La organización reportó un incremento de en torno al 500% en los incidentes islamófobos en la semana siguiente al ataque suicida del Manchester Arena en comparación con la semana anterior. Asimismo, el alcalde de Londres informó en los días posteriores al atentado del London Bridge que los delitos de odio habían aumentado un 40% respecto a la media diaria de 2017 mientras que los incidentes islamófobos se habían quintuplicado, alcanzando niveles superiores a los registrados tras los atentados de París de 2015.

“Del mismo modo que la policía hará todo lo posible para arrancar el extremismo de nuestra ciudad, adoptaremos también una postura de tolerancia cero con los delitos de odio”, alertó entonces Sadiq Khan. “Si presencias un delito de odio, por favor denúncialo a la policía. Si lo cometes, serás arrestado”.

Ese mismo día Scotland Yard confirmó la tendencia. “Año tras año asistimos a un incremento en todos los aspectos del delito de odio”, afirmó el superintendente jefe de la policía londinense Dave Stringer, que reconocía que, mientras factores como una mayor voluntad a la hora de denunciar han contribuido a engordar las cifras, los ataques terroristas pueden conducir al acoso de las minorías.

“Desde los ataques del sábado noche, hemos incrementado el número de agentes en las calles y comunidades para que los vecinos puedan continuar sus vidas en paz y sin miedo al acoso o la intimidación”, informó.

Según los testimonios de los presentes, el presunto autor del atentado de la mezquita de Finsbury Park, identificado como Darren Osborne, de 47 años, gritó “quiero matar a todos los musulmanes” mientras conducía una furgoneta hacia las víctimas.

Aunque en este caso el terrorista logró atentar, casi una tercera parte de los supuestos extremistas que el programa antiterrorista del Gobierno mantiene en su radar abrazan ideologías de extrema derecha, según informó el Independent. El número de sospechosos con estas características ha aumentado un 30% respecto al año anterior.

Por otro lado, el último informe del Ministerio del Interior británico sobre las acciones policiales llevadas a cabo al amparo de la Ley antiterrorista del año 2000 muestra una subida del 66% en el número de arrestos a personas blancas, que ahora representan más de un tercio de todas las detenciones por terrorismo.

Y las detenciones por “terrorismo doméstico” -esta categoría excluye al terrorismo vinculado al conflicto de Irlanda del Norte así como el terrorismo ligado o inspirado por grupos basados fuera de Reino Unido- han aumentado un 4%.

Las autoridades no respondieron a una petición de EL ESPAÑOL para arrojar más luz sobre el aumento de los arrestos en dichas categorías.

La ONG contra el odio Hope Not Hate, que elabora un informe anual sobre el estado del extremismo en Reino Unido, ilustra un panorama fragmentado con pequeños grupos de ultraderecha operando en el país.
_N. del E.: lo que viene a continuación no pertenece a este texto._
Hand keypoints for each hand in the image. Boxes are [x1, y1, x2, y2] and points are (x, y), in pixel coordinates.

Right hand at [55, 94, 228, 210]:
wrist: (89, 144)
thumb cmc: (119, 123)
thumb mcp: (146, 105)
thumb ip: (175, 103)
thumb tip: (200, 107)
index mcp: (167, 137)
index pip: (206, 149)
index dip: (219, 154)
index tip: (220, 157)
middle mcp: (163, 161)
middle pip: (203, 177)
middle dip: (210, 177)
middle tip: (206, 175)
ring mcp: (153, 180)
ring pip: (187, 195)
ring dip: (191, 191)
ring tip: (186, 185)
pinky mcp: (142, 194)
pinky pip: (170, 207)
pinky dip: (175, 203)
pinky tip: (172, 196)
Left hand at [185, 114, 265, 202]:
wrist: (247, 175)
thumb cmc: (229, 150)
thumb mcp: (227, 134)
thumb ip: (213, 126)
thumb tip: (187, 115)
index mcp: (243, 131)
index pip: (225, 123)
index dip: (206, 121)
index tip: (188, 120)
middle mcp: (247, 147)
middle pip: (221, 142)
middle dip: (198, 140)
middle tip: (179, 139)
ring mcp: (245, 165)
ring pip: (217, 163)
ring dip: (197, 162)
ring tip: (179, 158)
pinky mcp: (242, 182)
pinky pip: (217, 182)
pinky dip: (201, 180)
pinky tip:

Uno de ellos, Acción Nacional, fue recientemente ilegalizado y clasificado como organización terrorista por la secretaria de Interior, Amber Rudd, algo que no ocurría desde la Segunda Guerra Mundial, según Hope Not Hate.

Poco antes, Rudd había alertado de la “creciente sofisticación” de la ultraderecha británica, mientras que la responsable laborista de Interior alertó del “alarmante auge” de la extrema derecha en Reino Unido.